Zolman shares four pieces of advice at Green Flag Day
Show up 15 minutes early. Smile. Have a positive attitude. And don’t compromise your integrity.
“Your life choices will haunt you or springboard you to success,” Zolman said. “Nobody likes being around negative jerks. There were two sides to Babe Ruth. He was one of the greatest baseball players ever, but he was also a drunk who cheated on his wife and told rookies they sucked and would never be as good as him, so why try? Do you think that person is going to blossom?”
“Don’t give in to social pressure and cut corners. You will get caught and it will bite you,” he said. “Everything you ever posted is on a server somewhere and can harm your career. That’s me being an employer and a dad. I’m being intentionally blunt and real because at the end of life all you’ve got is your reputation.”

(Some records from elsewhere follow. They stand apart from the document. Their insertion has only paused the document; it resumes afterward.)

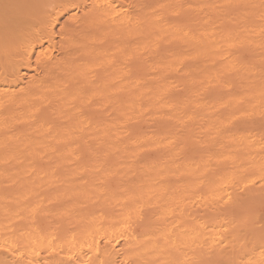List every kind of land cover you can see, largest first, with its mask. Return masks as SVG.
Returning a JSON list of instances; mask_svg holds the SVG:
<instances>
[{
    "label": "snow or ice",
    "instance_id": "1",
    "mask_svg": "<svg viewBox=\"0 0 264 264\" xmlns=\"http://www.w3.org/2000/svg\"><path fill=\"white\" fill-rule=\"evenodd\" d=\"M0 60V264H264V0H0Z\"/></svg>",
    "mask_w": 264,
    "mask_h": 264
},
{
    "label": "bare ground",
    "instance_id": "2",
    "mask_svg": "<svg viewBox=\"0 0 264 264\" xmlns=\"http://www.w3.org/2000/svg\"><path fill=\"white\" fill-rule=\"evenodd\" d=\"M89 0H74L75 3H78V4H86L88 3ZM250 1H253V0H250ZM79 13L75 12V13H71V15H78ZM61 23V22H60ZM63 23V22H62ZM45 47H47V45L45 44ZM37 54H39V50H37ZM3 66V61L0 60V68H2ZM30 73V72H29ZM29 75V79L31 78V75ZM20 81H17V80H14V79H9L7 81L3 80V79H0V89H3V88H9V89H12V88H19V87H23V83H21Z\"/></svg>",
    "mask_w": 264,
    "mask_h": 264
},
{
    "label": "rangeland",
    "instance_id": "3",
    "mask_svg": "<svg viewBox=\"0 0 264 264\" xmlns=\"http://www.w3.org/2000/svg\"><path fill=\"white\" fill-rule=\"evenodd\" d=\"M88 2V1H87ZM242 2H251V3H256V4H259L260 3V0H253V1H250V0H242ZM73 13H75V12H73ZM257 15H258V13H257ZM65 19H67V17H65ZM62 23L63 22V20H61V21H59V23ZM256 31H258V28L256 29ZM259 43V41L258 40H256V41H254L253 42V46L255 47V45H257ZM256 51L258 52L259 51V49L258 48H256ZM256 59L258 60L259 59V57L257 56L256 57ZM28 74H30V73H28ZM31 75V74H30ZM21 84V83H20Z\"/></svg>",
    "mask_w": 264,
    "mask_h": 264
}]
</instances>
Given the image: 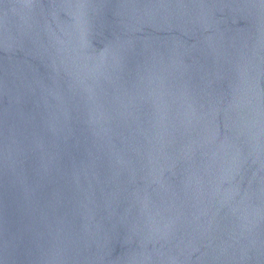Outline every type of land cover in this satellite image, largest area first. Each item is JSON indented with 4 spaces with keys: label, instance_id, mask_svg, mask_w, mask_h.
I'll use <instances>...</instances> for the list:
<instances>
[{
    "label": "water",
    "instance_id": "water-1",
    "mask_svg": "<svg viewBox=\"0 0 264 264\" xmlns=\"http://www.w3.org/2000/svg\"><path fill=\"white\" fill-rule=\"evenodd\" d=\"M0 264H264V0H0Z\"/></svg>",
    "mask_w": 264,
    "mask_h": 264
}]
</instances>
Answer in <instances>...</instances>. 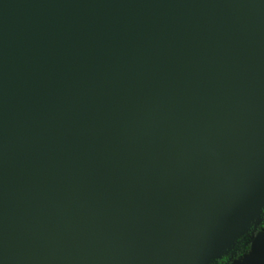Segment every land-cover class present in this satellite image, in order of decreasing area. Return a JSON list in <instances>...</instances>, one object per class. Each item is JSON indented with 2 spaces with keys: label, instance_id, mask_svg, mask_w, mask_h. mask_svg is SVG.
<instances>
[{
  "label": "water",
  "instance_id": "obj_1",
  "mask_svg": "<svg viewBox=\"0 0 264 264\" xmlns=\"http://www.w3.org/2000/svg\"><path fill=\"white\" fill-rule=\"evenodd\" d=\"M262 196L264 0H0V264H212Z\"/></svg>",
  "mask_w": 264,
  "mask_h": 264
},
{
  "label": "flooded vegetation",
  "instance_id": "obj_2",
  "mask_svg": "<svg viewBox=\"0 0 264 264\" xmlns=\"http://www.w3.org/2000/svg\"><path fill=\"white\" fill-rule=\"evenodd\" d=\"M263 221H264V217H263V220L261 222V225L256 228L255 232L254 233L251 232L252 237H250L248 241L244 240L240 249H238L234 255L226 254V255L222 256V258L218 259L221 261V264H231L235 259H240V257L242 255L246 254L249 251V244H250L251 240L253 239V236H255L256 233L259 231L264 232L262 230Z\"/></svg>",
  "mask_w": 264,
  "mask_h": 264
},
{
  "label": "bare ground",
  "instance_id": "obj_3",
  "mask_svg": "<svg viewBox=\"0 0 264 264\" xmlns=\"http://www.w3.org/2000/svg\"><path fill=\"white\" fill-rule=\"evenodd\" d=\"M258 201V210L256 211H253L251 214H250V228H251V232L254 233L255 232V221L257 219L258 216H262L263 214V211H264V196L262 197H259L257 199Z\"/></svg>",
  "mask_w": 264,
  "mask_h": 264
},
{
  "label": "rangeland",
  "instance_id": "obj_4",
  "mask_svg": "<svg viewBox=\"0 0 264 264\" xmlns=\"http://www.w3.org/2000/svg\"><path fill=\"white\" fill-rule=\"evenodd\" d=\"M263 215H264V211H263ZM263 217H264V216H262L260 222H258V226L261 225V222H262V220H263ZM250 237H252V235H251V229H249L248 232H246L242 237H240V238L234 243L232 249L228 252V254H230V255H234V254L236 253V251H237L238 249H240L241 245L243 244V241H244V240H247V241H248Z\"/></svg>",
  "mask_w": 264,
  "mask_h": 264
},
{
  "label": "trees",
  "instance_id": "obj_5",
  "mask_svg": "<svg viewBox=\"0 0 264 264\" xmlns=\"http://www.w3.org/2000/svg\"><path fill=\"white\" fill-rule=\"evenodd\" d=\"M262 230L264 231V221H263V227H262ZM212 264H221V261H220V260H216V261H214Z\"/></svg>",
  "mask_w": 264,
  "mask_h": 264
}]
</instances>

The automotive industry hires accountants, service writers, parts managers, service managers, sales associates, social media and marketers.
“Don’t just think ‘mechanic.’ There are hundreds of jobs in the field,” Zolman said. “I have accountants and bookkeepers that are almost making six figures and five technicians in that range. Technicians in the middle earn $50,000-$60,000. Entry-level, $35,000-$45,000. But you have to work hard. You’re not going to show up at a job and, poof, make $25 an hour. You’ll advance faster with a degree, a good attitude and arriving early.”
His industry “used to be a man’s world,” Zolman said, “but women who have come in are usually smarter, faster, better communication skills, better work ethics and more efficient. I have nine females in key roles and two apprentice technicians who are so outgoing and friendly they are probably going to be service writers very quickly — a difference between $10 and $16 an hour.”
Zolman talked about his “heroes,” parents Bud and Diane from Kosciusko County.
“My dad was from Beaver Dam, my mom from Silver Lake,” said Zolman, accompanied by his wife, Tabitha.
“At 14, my father’s dad passed away, making him head of the household. His mother cut hair. He had an older sister and a younger brother. He started working at a salvage yard for free to get items. He first built a bicycle so he could get to and from places. Then he built a lawnmower he towed behind him to mow yards for 50 cents. He rode to school with a .22-rifle. Anything that moved was family dinner.”
“My mom was on the tractor plowing fields at 7,” Zolman said. “Very meager beginnings. I tell you that because regardless where you’re from or your economic status — Mom and Dad never went to college — if you work hard and have integrity, you can change whatever situation you’re in.”
In 1966, Bud, a mechanic and local race car driver, helped Ray Monteith start Monteith Tire in Warsaw.
“In 1978,” Zolman said, “there was an opportunity to go out on his own in Mishawaka, where my dad knew no one.”
With 21-percent interest rates, “It was not a good time to borrow money,” Zolman said, “but when you’re in that chapter of your life sometimes you don’t know that. They got through that bad financial time and I went to Ball State University, where I was a varsity swimmer. They wanted me to do something else than the family business, but I decided if I was going to work hard, I’d rather work hard for Mom and Dad. When I came back I worked two years at the main store.
“In 1995, we knew the owners of Granger Tire and bought them out. That was my first opportunity to be an entrepreneur. We bought two more stores in 1997. With four, I had to find people I trusted because I can’t wear all the hats. In 1999, we bought out Ron Martin Tire and tore down the Niles building about seven years ago for our first new build,” which opened Aug. 29, 2011.
In 2004, Zolman acquired Tire Service, a family business since 1952.
“Of two owners plus seven employees, five are still with us, including Bob Ross, one of my right-hand people,” Zolman said. “Relationships are very important to my family and in business.
“In 2007, we added on to our building, starting a fleet department that grew. We bought the building behind us. It’s now three acres, a 26,000-square-foot building and 30 people in that division. We do semi tires, wheels, retreads and 13 diesel mechanics work on semis, tractor trailers, Bobcats and Ditch Witches.
“We’ve been fortunate to win favorite auto repair 15 years in a row. We also won favorite tire store, 2016-17, because of hard-working employees who do the right thing every day. In March I bought out a competitor for our eighth location, an 80,000-square-foot commercial tire center.”